R.A. Dyer, a policy analyst for CAPP, told the committee that since 1999, when deregulation was first passed in SB 7, residential prices for Texans remain above the national average, despite currently favorable natural gas prices. This outcome would not be expected if the market were operating more efficiently, he said. Natural gas prices largely determine the price of energy in Texas, he said.
CAPP has called for "opt-out" aggregation as opposed to the "opt-in" aggregation currently in statute thanks to SB 7. Aggregation occurs when a large number of electric consumers bind together to negotiate with retailers in hopes of getting a volume discount. Opt-in means that individual entities, like independently-owned chain restaurants, would have to consent to being included in an aggregation. Opt-out would mean that the individual entities have to inform the aggregation in question that they don't want to be included in the negotiation.

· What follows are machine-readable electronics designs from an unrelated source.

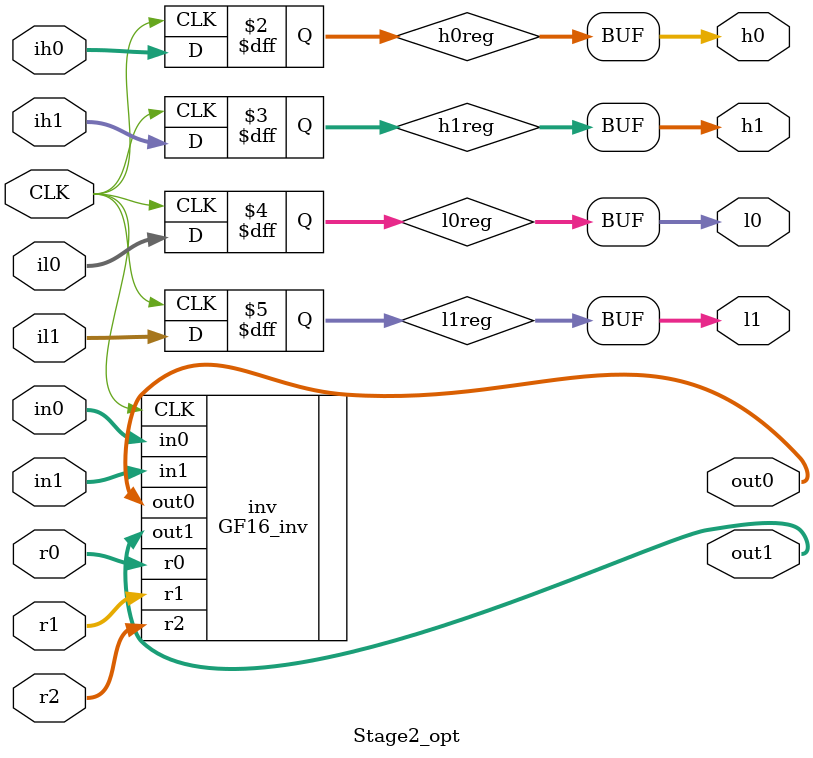
<source format=v>
module Stage2_opt (in0, in1, out0, out1, ih0, ih1, il0, il1, h0, h1, l0, l1,
               r0, r1, r2, CLK);
  input [3:0] in0, in1, ih0, ih1, il0, il1;
  output [3:0] out0, out1, h0, h1, l0, l1;
  input [3:0] r0, r1, r2;
  input CLK;

  GF16_inv inv (.in0(in0), .in1(in1),
             .out0(out0), .out1(out1),
             .r0(r0), .r1(r1), .r2(r2), .CLK(CLK));

  // pipeline registers
  reg [3:0] h0reg, h1reg, l0reg, l1reg;
  always @(posedge CLK) begin
    h1reg <= ih1; h0reg <= ih0; l1reg <= il1; l0reg <= il0;
  end

  assign h1 = h1reg;
  assign h0 = h0reg;
  assign l1 = l1reg;
  assign l0 = l0reg;

endmodule // Stage2

</source>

One of CAPP's bills, which has been brought unsuccessfully in recent sessions, including the last one, would create opt-out aggregation for cities. In other words, it would allow a city to aggregate its residents for purposes of negotiating with electric providers. Opponents of the bill have claimed the bill would take away consumer choice.
Fraser characterized Dyer's remarks as a "rousing endorsement of nuclear and coal." Fraser said that if the state wants to "hedge" its dependence on natural gas, it will have to build a lot of coal and nuclear power plants -- an initiative on which many in the press and the public interest trade do not look kindly. Fraser said he thinks the prices of electricity would likely have been high whether or not Texas had deregulated the electric market.
Carona questioned how two different groups could come up with such radically different numbers on the fruits of electric deregulation. Dyer said that proponents of deregulation cherry-picked a spike in prices immediately before deregulation was implemented. Utilities were allowed to raise their prices in order to offset their stranded costs (i.e., costs to which they were legally entitled in the regulated world but which the deregulated market would not fully repay).
Proponents of deregulation tend to compare the lowest available prices on the market before and after deregulation took effect, while opponents of deregulation compare average prices before and after. In other words, deregulation opponents show the prices that consumers actually pay, while proponents show the prices that consumers could pay if they shopped around.
John Fainter, president and CEO of the Association of Electric Companies of Texas, also observed that information from the Edison Electric Institute showing Texas' energy prices higher than the national average is now outdated.
"I have asked people at EEI … the National Trade Association and many others, to advise me how EEI calculates their data," Fainter said, "and I can find nobody that can with any authority tell me how their data is calculated.. There's no question the data that they use is higher than what we see in the market and has been for an extended period of time."
Bill Peacock, director of the Center for Economic Freedom at the Texas Public Policy Foundation, said that no matter which set of data one uses, it can be definitively said that the cost average in Texas is lower than the national average. If you look at national price versus power to choose, it's about 17 percent lower than the national average.
Peacock also said that varying data sets can be pulled out by looking at different months of the year. He observed that Energy Information Administration data, cited in CAPP's 2009 report slamming deregulation, covers the entire state, while the Power to Choose website covers only competitive prices in ERCOT, where deregulation would actually have an impact.